Reproduce the data below in full and exclude every picture.

_Data below_
- - - -
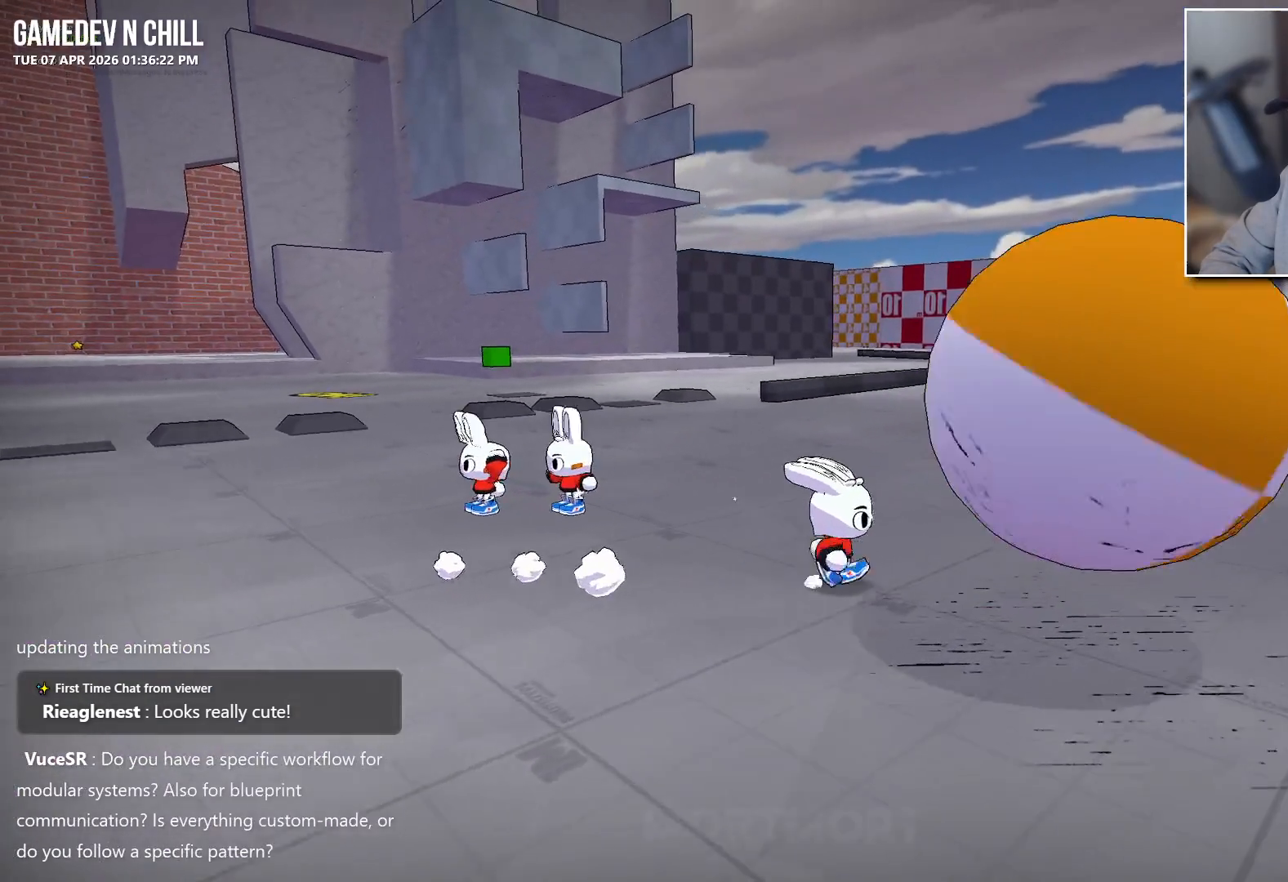
{"buttons": [], "left_stick": "right", "right_stick": "left", "events": []}
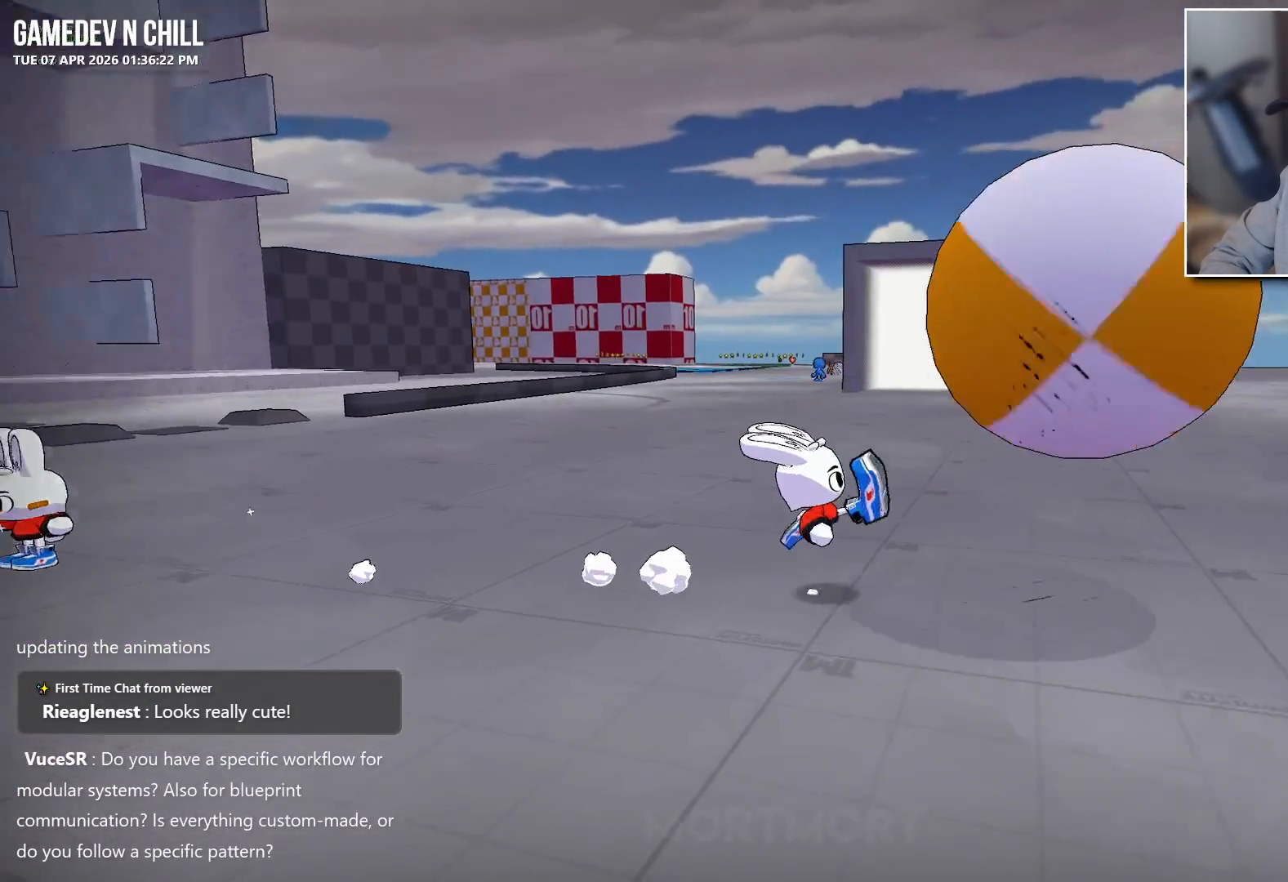
{"buttons": [], "left_stick": "up-right", "right_stick": "left", "events": [[283, "left_stick", "up-right"]]}
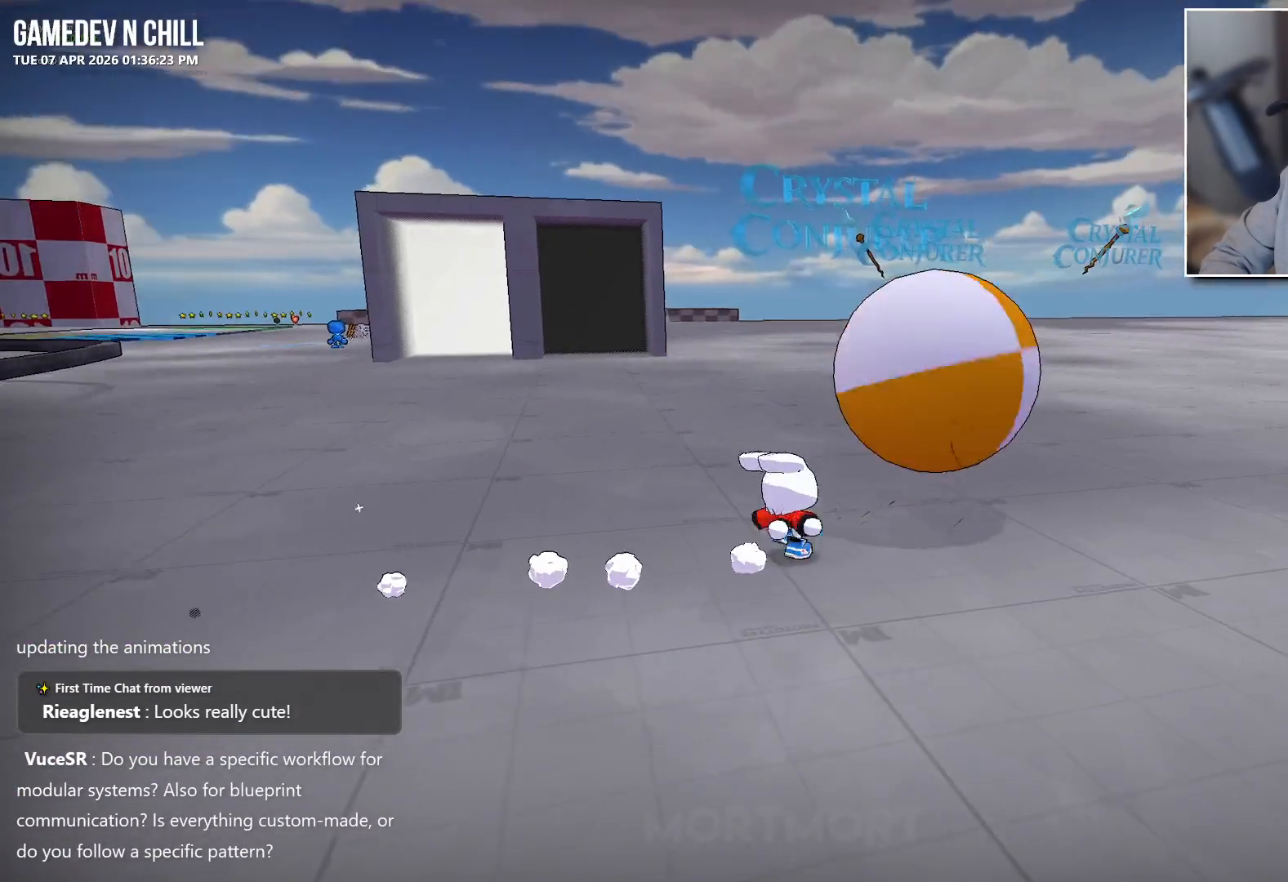
{"buttons": [], "left_stick": "right", "right_stick": "left", "events": [[383, "left_stick", "right"]]}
- - - -
_Output of the exercise_
{"buttons": [], "left_stick": "right", "right_stick": "left", "events": []}
{"buttons": [], "left_stick": "up-right", "right_stick": "left", "events": [[283, "left_stick", "up-right"]]}
{"buttons": [], "left_stick": "right", "right_stick": "left", "events": [[383, "left_stick", "right"]]}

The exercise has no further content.